From my third grade teacher I was starting to develop an interest in art. And then in fourth grade we visited the library and I started to learn about technique. I used to watch John Gnagy’s program, Learn to Draw. By the time I got to LACMA on a fifth grade field trip, it really meant something. I was able to see things by people whose work I had seen in books.
Paolo Caliari Veronese, "Allegory of Navigation with an Astrolabe: Ptolemy" (left) and "Allegory of Navigation with a Cross-Staff: Averroës," 1557, gifts of The Ahmanson Foundation
There are two paintings in the museum by Veronese. Two big paintings of saints.
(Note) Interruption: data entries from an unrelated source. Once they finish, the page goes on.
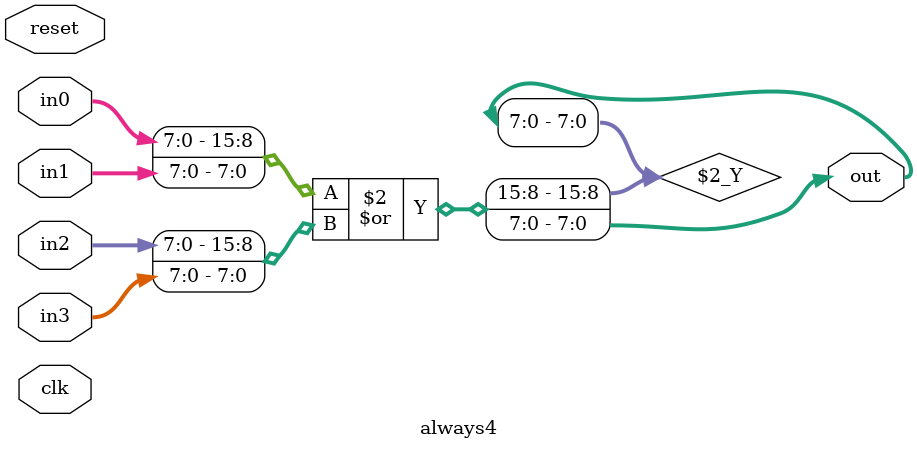
<source format=v>
module always4
  (input wire       reset,
   input wire       clk,
   input wire [7:0] in0, in1, in2, in3,
   output reg [7:0] out);

   always @(in0[3:0], in1[3:0], in2[7:4], in3[3:0]) begin
      out = {in0, in1} | {in2, in3};
   end

endmodule

</source>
Those two pictures struck me as the most magnificent things I had ever seen. I grew up looking at a lot of comic books. The figures in those were like super heroes! It was the color, the tone, the drawing. The size. They were extraordinary. They were beyond.
I also saw one of the most powerful things I had ever encountered. In the African Art section, there was a Senufo figure—burlap with feathers in the top and sticks for the arms.
Africa, Côte d’Ivoire, Senufo peoples, "Fetish Figure," 20th century, gift of Mr. and Mrs. Herbert Baker
I had never seen anything like it. It was so mesmerizing. It had such a power. I didn’t know anything about it, but there was something about it that was haunting.
I would go back to the museum to see that and the Veronese paintings all the time. Those two things had the most profound impact on me.